The idea of King Richard having a hunched back was thought apocryphal. He was given a hunched back in Shakespeare's play about him, which was written over a century after his death in 1485 (his death was in 1485; the play was in 1592 - to avoid the dangling modifier issue). Before then, his physical attributes were that of rumor and myth.

That is until recently, when his body was found underneath a car park in Leicester, at the site of the Battle of Bosworth Field. He did indeed have a hunched back.

Well, actually he had a condition known as scoliosis. It is a deformation of the spine, a curve where a curve shouldn't be. Scoliosis affects posture, and comes in varying degrees.

Which is where we come to the offence; the person who took offence has the same condition. The complaint was that the news was referring to King Richard III as the Hunchback King. Hunchback is deemed derogatory.

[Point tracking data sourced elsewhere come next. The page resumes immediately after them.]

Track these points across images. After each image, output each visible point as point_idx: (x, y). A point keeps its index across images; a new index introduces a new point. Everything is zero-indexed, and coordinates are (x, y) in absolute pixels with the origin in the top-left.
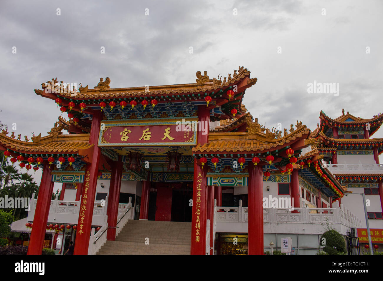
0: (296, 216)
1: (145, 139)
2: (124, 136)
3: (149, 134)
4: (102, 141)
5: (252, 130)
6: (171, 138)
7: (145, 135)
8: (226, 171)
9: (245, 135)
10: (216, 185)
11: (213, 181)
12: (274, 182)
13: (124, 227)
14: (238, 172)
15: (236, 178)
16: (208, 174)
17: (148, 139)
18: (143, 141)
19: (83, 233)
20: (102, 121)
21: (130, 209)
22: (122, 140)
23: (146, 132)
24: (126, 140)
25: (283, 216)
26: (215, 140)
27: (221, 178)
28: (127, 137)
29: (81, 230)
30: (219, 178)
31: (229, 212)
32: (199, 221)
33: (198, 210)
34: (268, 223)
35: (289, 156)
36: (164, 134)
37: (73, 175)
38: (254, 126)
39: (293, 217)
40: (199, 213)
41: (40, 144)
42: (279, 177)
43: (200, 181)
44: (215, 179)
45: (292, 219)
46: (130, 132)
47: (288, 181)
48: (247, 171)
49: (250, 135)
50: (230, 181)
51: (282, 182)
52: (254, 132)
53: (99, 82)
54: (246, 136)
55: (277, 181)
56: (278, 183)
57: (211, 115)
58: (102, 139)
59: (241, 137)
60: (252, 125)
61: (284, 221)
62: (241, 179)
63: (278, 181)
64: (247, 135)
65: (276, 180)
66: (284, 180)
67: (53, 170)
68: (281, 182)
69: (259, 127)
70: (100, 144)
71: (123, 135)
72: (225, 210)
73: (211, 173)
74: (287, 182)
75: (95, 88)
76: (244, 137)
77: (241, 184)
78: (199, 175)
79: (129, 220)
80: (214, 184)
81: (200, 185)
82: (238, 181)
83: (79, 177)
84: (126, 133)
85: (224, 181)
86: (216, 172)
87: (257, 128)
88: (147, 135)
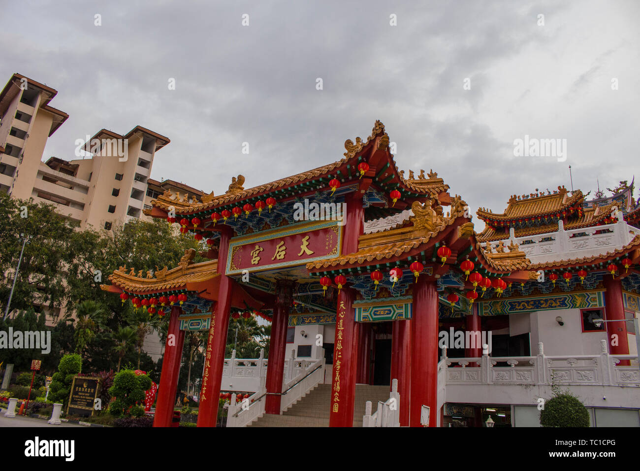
0: (588, 372)
1: (278, 258)
2: (256, 257)
3: (283, 250)
4: (232, 267)
5: (419, 221)
6: (309, 252)
7: (279, 252)
8: (382, 296)
9: (410, 232)
10: (367, 320)
11: (363, 314)
12: (572, 308)
13: (306, 394)
14: (397, 296)
15: (394, 306)
16: (355, 302)
17: (282, 257)
18: (276, 261)
19: (205, 399)
20: (232, 238)
21: (320, 367)
22: (253, 263)
23: (279, 248)
24: (256, 262)
25: (563, 373)
26: (368, 246)
27: (374, 307)
28: (258, 258)
29: (203, 395)
30: (371, 309)
31: (466, 366)
32: (338, 379)
33: (338, 361)
34: (534, 385)
35: (442, 260)
36: (302, 247)
37: (200, 320)
38: (421, 214)
39: (583, 373)
40: (339, 367)
41: (165, 281)
42: (580, 299)
43: (342, 315)
44: (365, 310)
45: (581, 378)
46: (262, 250)
47: (600, 304)
48: (411, 293)
49: (417, 230)
50: (386, 312)
51: (588, 306)
52: (421, 225)
53: (231, 183)
54: (412, 233)
55: (578, 305)
56: (581, 310)
57: (364, 207)
58: (232, 264)
59: (403, 237)
60: (419, 213)
61: (563, 381)
62: (401, 307)
63: (580, 306)
64: (412, 231)
65: (576, 305)
66: (592, 304)
67: (182, 314)
68: (586, 308)
69: (429, 215)
70: (229, 271)
71: (255, 255)
72: (460, 364)
73: (359, 301)
74: (598, 306)
75: (227, 192)
76: (408, 236)
77: (402, 315)
78: (342, 305)
79: (319, 384)
80: (363, 318)
81: (341, 321)
82: (398, 311)
83: (206, 321)
84: (257, 252)
85: (378, 313)
86: (367, 299)
87: (426, 217)
88: (280, 252)
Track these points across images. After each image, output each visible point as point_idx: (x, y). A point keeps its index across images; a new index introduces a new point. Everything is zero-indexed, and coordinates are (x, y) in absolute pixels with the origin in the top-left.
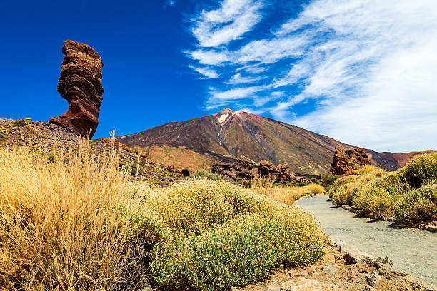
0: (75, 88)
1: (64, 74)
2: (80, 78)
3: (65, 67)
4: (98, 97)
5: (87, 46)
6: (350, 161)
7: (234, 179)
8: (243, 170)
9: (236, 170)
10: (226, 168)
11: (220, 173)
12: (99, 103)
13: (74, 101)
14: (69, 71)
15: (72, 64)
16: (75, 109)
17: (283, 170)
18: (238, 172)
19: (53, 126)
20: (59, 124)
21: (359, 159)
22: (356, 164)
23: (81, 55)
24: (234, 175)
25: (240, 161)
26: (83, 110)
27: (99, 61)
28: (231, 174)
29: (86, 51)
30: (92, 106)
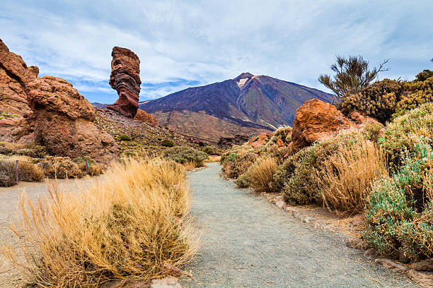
0: (123, 83)
11: (225, 144)
15: (120, 66)
19: (111, 111)
23: (125, 58)
25: (239, 136)
26: (129, 98)
27: (137, 61)
30: (134, 95)
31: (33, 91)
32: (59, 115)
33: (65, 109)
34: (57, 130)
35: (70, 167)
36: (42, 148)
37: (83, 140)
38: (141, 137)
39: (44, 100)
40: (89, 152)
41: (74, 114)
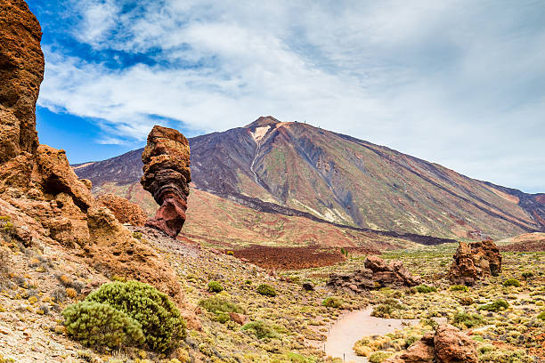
2: (177, 173)
6: (477, 257)
7: (355, 292)
9: (356, 280)
13: (170, 200)
17: (396, 269)
18: (358, 283)
21: (488, 255)
22: (483, 261)
24: (355, 287)
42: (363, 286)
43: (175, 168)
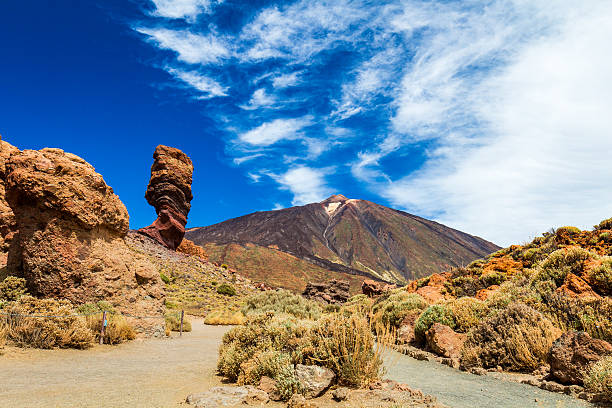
0: (166, 197)
1: (154, 182)
2: (172, 186)
3: (156, 174)
4: (187, 204)
5: (179, 151)
7: (329, 302)
8: (339, 292)
9: (331, 291)
10: (321, 289)
11: (313, 294)
12: (187, 210)
13: (164, 211)
14: (161, 179)
15: (165, 172)
16: (164, 219)
18: (333, 294)
19: (143, 237)
20: (148, 235)
23: (173, 161)
24: (328, 297)
25: (335, 283)
26: (172, 219)
27: (190, 167)
28: (325, 296)
29: (178, 156)
30: (180, 215)
31: (18, 171)
32: (63, 218)
33: (75, 207)
34: (54, 248)
35: (67, 324)
36: (18, 280)
37: (101, 270)
38: (186, 279)
39: (36, 189)
40: (110, 295)
41: (91, 218)
42: (338, 298)
43: (172, 182)
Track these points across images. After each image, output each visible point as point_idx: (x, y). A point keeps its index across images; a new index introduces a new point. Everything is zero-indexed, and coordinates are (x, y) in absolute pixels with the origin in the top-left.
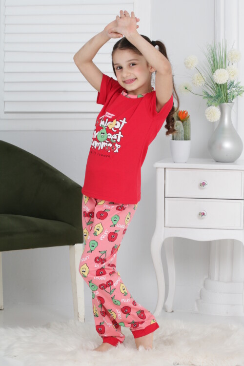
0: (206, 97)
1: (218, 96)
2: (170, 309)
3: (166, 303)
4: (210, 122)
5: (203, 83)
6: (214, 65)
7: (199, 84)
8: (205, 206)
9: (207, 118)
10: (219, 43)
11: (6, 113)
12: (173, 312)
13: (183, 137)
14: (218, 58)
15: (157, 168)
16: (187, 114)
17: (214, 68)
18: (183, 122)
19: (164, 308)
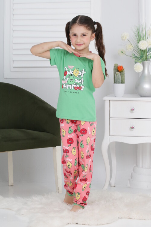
0: (134, 58)
1: (142, 57)
2: (113, 185)
3: (111, 181)
4: (137, 73)
5: (132, 49)
6: (139, 38)
7: (130, 49)
8: (133, 123)
9: (135, 70)
10: (142, 25)
11: (14, 67)
12: (115, 186)
13: (121, 82)
14: (141, 34)
15: (105, 100)
16: (123, 67)
17: (139, 40)
18: (120, 72)
19: (110, 185)
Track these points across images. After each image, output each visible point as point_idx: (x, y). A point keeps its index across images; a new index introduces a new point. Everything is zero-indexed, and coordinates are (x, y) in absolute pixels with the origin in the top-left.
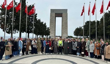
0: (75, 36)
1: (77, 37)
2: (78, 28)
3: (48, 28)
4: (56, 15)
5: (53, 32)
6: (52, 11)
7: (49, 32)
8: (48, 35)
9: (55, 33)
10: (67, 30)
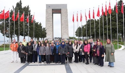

Obviously you don't have to have the affliction to take the offence. So do you? Are you offended when the story of Richard's exhumation goes along the lines of "...King Richard the Third, also known as the Hunchback King, who died in the Battle of Bosworth Field in 1485..."?

Should a news source use such an offensive word?

The argument for changing the language is the offence to scoliosis sufferers. The counterargument is that King Richard III was indeed known as the Hunchback King. The news is simply stating a fact, a popular fact from the classroom to help the public identify which monarch is the one in question.
The counter-counterargument is that the term "hunchback" is not nearly as loaded as other words deemed so utterly offensive today - i.e. what if he was referred to as the N-word King? Would the news be so quick to dismiss the accusations of derogatory language?

Can the definition of offence be retrospectively changed? Should we wince when we read the words 'negroes' and 'coloureds' in books before the Civil Rights movement? Or, for a more recent example, should radio stations have censored Fairytale of New York by the Pogues for the line "You scumbag you maggot, you cheap nasty faggot?"

One answer is yes, and that our morals and teachings today should be applied to the past the same way that we know slavery has always been wrong. One answer is no, and that to not refer to his nickname on the news is akin to censorship and no different from censoring his physical traits in Shakespeare's play.

My answer is I don't know. I too have scoliosis. It's not sufficient to warrant the term hunchback, but if it were would I be offended?

I don't know. Richard III died in 1485, and he's causing me a headache tonight.